What Happens After Capsule Endoscopy?

You will be able to drink clear liquids after two hours and eat a light meal after four hours following the capsule ingestion, unless your doctor instructs you otherwise. You will have to avoid vigorous physical activity such as running or jumping during the study. Your doctor generally can tell you the test results within a few weeks following the study; however, the results of some tests might take longer.

What are the Possible Complications of Capsule Endoscopy?

Although complications can occur, they are rare when doctors who are specially trained and experienced order a capsule endoscopy. Potential risks include complications from obstruction. This usually relates to a stricture (narrowing) of the intestine from inflammation, prior surgery, or tumor. It's important to recognize early signs of possible complications. If you have symptoms such as unusual bloating, pain, and/or vomiting, call your doctor immediately. Also, if you develop a fever after the test, have trouble swallowing or experience increasing chest pain, tell your doctor immediately. Do not disconnect the system as this may result in loss of image acquisition.
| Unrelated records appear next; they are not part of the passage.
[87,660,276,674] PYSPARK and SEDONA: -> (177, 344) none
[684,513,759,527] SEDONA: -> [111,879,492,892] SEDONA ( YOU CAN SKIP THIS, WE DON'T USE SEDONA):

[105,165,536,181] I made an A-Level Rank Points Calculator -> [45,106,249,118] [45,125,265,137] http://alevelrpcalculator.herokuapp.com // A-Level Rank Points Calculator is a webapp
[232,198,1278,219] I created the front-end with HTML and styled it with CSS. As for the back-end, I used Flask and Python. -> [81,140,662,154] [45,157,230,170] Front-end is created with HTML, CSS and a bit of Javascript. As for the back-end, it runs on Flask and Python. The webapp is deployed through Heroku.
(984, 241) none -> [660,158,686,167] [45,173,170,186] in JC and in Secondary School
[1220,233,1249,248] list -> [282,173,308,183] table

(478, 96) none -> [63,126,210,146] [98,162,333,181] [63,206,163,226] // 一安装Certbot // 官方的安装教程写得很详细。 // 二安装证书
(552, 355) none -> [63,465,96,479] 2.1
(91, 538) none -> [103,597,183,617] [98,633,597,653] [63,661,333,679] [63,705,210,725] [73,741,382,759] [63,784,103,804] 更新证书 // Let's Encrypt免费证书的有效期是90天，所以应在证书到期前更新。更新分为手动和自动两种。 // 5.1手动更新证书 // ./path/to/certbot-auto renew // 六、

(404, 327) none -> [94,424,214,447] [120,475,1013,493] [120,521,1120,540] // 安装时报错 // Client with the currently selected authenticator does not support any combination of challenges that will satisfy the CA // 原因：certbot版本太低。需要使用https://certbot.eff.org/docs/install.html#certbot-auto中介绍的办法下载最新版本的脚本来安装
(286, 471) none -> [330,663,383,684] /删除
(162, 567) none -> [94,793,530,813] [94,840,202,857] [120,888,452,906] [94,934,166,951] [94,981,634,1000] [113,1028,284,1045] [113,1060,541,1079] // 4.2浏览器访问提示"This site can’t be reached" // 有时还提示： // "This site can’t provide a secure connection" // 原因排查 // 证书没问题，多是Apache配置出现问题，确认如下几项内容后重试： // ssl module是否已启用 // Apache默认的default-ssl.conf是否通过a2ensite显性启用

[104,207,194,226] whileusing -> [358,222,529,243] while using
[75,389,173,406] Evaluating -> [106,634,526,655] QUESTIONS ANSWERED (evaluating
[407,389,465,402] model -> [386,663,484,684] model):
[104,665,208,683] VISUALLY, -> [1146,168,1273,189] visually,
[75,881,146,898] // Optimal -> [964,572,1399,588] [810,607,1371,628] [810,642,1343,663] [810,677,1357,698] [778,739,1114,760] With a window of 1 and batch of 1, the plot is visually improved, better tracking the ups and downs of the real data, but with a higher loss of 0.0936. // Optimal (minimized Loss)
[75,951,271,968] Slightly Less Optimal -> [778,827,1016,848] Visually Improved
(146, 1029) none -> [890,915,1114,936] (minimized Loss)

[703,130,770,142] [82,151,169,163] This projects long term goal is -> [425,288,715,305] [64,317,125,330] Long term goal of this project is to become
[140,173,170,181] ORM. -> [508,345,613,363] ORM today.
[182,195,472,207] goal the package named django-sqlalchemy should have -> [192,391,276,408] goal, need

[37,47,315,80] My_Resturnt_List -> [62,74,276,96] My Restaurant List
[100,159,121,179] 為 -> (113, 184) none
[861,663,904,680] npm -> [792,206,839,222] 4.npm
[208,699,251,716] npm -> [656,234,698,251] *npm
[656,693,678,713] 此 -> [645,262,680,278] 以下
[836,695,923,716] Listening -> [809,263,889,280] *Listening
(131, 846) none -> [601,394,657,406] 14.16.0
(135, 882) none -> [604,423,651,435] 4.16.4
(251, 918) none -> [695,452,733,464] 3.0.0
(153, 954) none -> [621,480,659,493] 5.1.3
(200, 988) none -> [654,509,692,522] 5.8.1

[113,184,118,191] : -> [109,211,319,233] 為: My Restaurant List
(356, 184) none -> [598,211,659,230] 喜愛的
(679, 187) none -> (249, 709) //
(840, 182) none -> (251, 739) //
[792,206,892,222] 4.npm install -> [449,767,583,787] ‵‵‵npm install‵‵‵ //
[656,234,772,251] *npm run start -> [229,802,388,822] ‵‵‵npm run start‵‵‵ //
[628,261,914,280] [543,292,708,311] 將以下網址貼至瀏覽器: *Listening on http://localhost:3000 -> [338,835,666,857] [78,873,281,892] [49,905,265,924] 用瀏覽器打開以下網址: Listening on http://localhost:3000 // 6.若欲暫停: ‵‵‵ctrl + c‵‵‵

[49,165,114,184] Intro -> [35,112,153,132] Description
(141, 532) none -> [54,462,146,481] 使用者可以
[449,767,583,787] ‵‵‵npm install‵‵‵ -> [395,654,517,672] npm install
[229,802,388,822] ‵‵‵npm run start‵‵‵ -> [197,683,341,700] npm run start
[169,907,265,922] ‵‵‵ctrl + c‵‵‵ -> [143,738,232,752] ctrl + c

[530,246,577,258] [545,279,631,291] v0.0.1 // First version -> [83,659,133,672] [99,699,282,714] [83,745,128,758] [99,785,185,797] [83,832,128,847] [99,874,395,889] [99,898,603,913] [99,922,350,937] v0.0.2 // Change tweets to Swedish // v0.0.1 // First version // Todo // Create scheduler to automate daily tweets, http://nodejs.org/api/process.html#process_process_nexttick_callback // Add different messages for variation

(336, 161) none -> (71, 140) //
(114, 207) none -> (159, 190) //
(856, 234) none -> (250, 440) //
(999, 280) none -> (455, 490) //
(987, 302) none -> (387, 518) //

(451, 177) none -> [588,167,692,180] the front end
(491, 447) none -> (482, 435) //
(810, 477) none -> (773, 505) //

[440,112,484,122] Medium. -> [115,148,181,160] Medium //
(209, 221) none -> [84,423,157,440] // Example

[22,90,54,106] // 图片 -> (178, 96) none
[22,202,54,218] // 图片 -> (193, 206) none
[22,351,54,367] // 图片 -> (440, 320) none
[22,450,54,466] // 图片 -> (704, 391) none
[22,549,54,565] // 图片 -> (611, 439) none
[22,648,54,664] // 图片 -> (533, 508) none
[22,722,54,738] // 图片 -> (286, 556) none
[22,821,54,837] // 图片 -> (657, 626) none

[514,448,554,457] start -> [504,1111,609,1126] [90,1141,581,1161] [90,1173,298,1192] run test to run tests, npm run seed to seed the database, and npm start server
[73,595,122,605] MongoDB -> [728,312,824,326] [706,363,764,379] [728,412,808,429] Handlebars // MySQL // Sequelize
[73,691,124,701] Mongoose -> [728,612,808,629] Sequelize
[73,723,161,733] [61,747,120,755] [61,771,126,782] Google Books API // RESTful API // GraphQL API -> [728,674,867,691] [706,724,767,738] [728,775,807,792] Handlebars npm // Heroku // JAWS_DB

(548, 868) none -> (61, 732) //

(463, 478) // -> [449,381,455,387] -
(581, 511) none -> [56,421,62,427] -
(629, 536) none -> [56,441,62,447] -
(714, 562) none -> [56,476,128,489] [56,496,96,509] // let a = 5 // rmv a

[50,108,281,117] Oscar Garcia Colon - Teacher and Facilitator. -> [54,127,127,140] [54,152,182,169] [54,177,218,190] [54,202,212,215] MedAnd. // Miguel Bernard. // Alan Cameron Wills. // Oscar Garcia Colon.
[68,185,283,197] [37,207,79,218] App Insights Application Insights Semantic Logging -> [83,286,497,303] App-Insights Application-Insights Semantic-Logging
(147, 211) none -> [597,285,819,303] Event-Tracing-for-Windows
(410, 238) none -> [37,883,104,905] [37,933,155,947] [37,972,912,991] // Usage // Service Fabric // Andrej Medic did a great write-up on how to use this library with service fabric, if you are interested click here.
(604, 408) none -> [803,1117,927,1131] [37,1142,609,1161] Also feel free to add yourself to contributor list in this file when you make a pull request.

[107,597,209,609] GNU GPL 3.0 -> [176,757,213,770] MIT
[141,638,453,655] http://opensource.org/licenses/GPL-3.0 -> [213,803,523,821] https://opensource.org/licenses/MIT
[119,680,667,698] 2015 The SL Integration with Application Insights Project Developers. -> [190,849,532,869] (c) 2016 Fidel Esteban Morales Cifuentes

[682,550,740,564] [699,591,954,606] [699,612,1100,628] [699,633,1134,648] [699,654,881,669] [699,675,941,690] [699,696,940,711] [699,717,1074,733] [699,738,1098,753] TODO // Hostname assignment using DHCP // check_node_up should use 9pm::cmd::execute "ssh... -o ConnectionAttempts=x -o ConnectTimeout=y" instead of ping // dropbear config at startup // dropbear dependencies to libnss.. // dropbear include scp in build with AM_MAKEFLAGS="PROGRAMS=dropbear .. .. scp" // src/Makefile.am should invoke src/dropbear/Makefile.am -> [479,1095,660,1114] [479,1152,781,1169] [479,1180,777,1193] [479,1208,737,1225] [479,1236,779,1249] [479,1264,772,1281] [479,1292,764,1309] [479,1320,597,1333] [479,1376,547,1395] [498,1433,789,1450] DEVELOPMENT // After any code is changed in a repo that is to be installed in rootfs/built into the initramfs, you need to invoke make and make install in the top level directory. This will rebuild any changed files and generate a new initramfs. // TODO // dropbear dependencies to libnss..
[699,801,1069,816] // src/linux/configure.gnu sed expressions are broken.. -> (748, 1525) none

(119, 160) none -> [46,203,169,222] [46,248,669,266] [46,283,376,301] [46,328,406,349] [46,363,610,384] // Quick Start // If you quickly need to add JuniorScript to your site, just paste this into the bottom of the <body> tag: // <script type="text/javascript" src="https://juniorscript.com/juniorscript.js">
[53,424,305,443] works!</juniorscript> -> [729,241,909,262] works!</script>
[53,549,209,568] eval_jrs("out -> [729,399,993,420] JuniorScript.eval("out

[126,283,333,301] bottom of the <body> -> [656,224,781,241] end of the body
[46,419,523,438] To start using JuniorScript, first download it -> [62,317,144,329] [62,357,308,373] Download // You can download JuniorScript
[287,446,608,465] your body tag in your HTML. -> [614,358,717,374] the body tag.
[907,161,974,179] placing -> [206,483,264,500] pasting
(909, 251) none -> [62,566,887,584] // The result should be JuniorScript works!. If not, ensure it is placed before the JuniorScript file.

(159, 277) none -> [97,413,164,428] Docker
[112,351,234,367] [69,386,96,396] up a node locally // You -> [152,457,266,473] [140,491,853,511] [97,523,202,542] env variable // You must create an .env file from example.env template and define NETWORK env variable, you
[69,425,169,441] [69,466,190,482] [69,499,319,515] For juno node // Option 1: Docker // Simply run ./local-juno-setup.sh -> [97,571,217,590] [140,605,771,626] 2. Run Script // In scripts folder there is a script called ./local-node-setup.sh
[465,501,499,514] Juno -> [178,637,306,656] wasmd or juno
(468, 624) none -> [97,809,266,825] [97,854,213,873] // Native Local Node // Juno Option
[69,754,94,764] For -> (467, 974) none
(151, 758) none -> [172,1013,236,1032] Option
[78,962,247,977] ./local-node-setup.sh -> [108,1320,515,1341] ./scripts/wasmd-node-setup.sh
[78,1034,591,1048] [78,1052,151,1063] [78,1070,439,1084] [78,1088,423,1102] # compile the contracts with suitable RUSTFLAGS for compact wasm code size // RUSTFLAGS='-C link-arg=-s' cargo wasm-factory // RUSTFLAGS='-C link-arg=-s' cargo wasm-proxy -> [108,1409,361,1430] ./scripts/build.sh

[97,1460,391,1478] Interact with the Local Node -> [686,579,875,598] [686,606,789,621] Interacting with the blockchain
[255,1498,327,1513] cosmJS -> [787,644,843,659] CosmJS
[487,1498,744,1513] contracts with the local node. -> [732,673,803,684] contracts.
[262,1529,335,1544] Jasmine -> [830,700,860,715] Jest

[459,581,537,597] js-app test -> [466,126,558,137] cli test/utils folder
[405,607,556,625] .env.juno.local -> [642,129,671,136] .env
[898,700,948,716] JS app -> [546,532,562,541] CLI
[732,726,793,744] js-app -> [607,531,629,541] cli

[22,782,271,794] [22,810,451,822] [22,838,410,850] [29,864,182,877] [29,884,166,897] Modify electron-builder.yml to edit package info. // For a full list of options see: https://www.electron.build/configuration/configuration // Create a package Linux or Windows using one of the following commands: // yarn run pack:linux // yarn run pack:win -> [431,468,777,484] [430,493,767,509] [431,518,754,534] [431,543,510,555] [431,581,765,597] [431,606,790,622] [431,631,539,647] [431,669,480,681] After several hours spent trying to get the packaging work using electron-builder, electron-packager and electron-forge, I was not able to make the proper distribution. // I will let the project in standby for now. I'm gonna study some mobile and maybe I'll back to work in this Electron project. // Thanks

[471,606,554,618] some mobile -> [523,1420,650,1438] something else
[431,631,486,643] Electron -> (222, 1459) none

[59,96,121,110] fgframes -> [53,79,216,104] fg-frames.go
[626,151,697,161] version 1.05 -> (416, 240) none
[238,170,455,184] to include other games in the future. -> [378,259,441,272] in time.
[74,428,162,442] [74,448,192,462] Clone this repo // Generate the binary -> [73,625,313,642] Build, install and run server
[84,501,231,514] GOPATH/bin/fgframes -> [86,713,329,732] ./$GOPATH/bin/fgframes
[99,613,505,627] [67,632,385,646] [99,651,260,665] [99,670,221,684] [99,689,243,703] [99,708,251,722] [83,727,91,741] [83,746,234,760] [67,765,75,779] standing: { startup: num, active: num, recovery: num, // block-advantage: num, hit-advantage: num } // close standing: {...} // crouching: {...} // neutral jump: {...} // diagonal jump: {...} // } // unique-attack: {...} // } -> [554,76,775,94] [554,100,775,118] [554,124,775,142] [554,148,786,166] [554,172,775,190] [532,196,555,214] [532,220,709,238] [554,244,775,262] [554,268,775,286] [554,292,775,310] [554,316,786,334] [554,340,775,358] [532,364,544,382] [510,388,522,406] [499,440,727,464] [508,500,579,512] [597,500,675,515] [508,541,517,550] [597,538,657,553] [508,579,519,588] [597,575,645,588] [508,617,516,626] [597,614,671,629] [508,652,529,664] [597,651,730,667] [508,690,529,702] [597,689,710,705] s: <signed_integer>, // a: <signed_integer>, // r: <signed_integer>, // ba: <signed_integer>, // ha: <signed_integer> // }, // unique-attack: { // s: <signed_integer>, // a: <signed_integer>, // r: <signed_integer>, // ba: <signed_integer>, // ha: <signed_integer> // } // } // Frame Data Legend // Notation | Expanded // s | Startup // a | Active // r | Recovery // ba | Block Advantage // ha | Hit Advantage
Patient instructions for Capsule Endoscopy

Day before the study::
1. Start a liquid diet at 12 p.m. and do not eat or drink, except with necessary medications taken with a sip of water after 10 p.m.
2. Do not take any medications for 2 hours before examination.
3. No smoking for 24 hours before examination.

Day of study:
1. Arrive at the office dressed in loose fitting, two piece clothing at 8:00 a.m.
2. You will have a pre-study interview with the medical assistant or nurse where you will be given the chance to ask questions.
3. You will be required to sign an informed consent.
4. You will be given a belt to wear
5. You will be instructed to swallow the capsule (pill cam).

After ingesting the capsule::
1. Do not eat or drink for at least 2 hours. After 4 hours you may have a light snack (1/2 sandwich, soup, salad)..
2. Do not go near any powerful electromagnetic fields (i.e. MRI, or amateur (am) radio.
3. Do not disconnect or remove the belt during the study.
4. Avoid sudden movement or banging data recorder, treat it with the utmost care.
5. Verify every 15 minutes that the blue light is blinking twice per second. If not, contact the office.
6. Record the time and nature of events such as eating, drinking, or activity.
7. Avoid any strenuous physical activity, especially if sweating is involved. Do not bend or stoop during examination.
8. Do not shower until the data recorder has been removed by our staff.

Return to the office in 8 hours for removal of data recorder and return event sheet. It may take several days for the capsule to pass. If you don't visibly see the capsule pass, you may need an x-ray.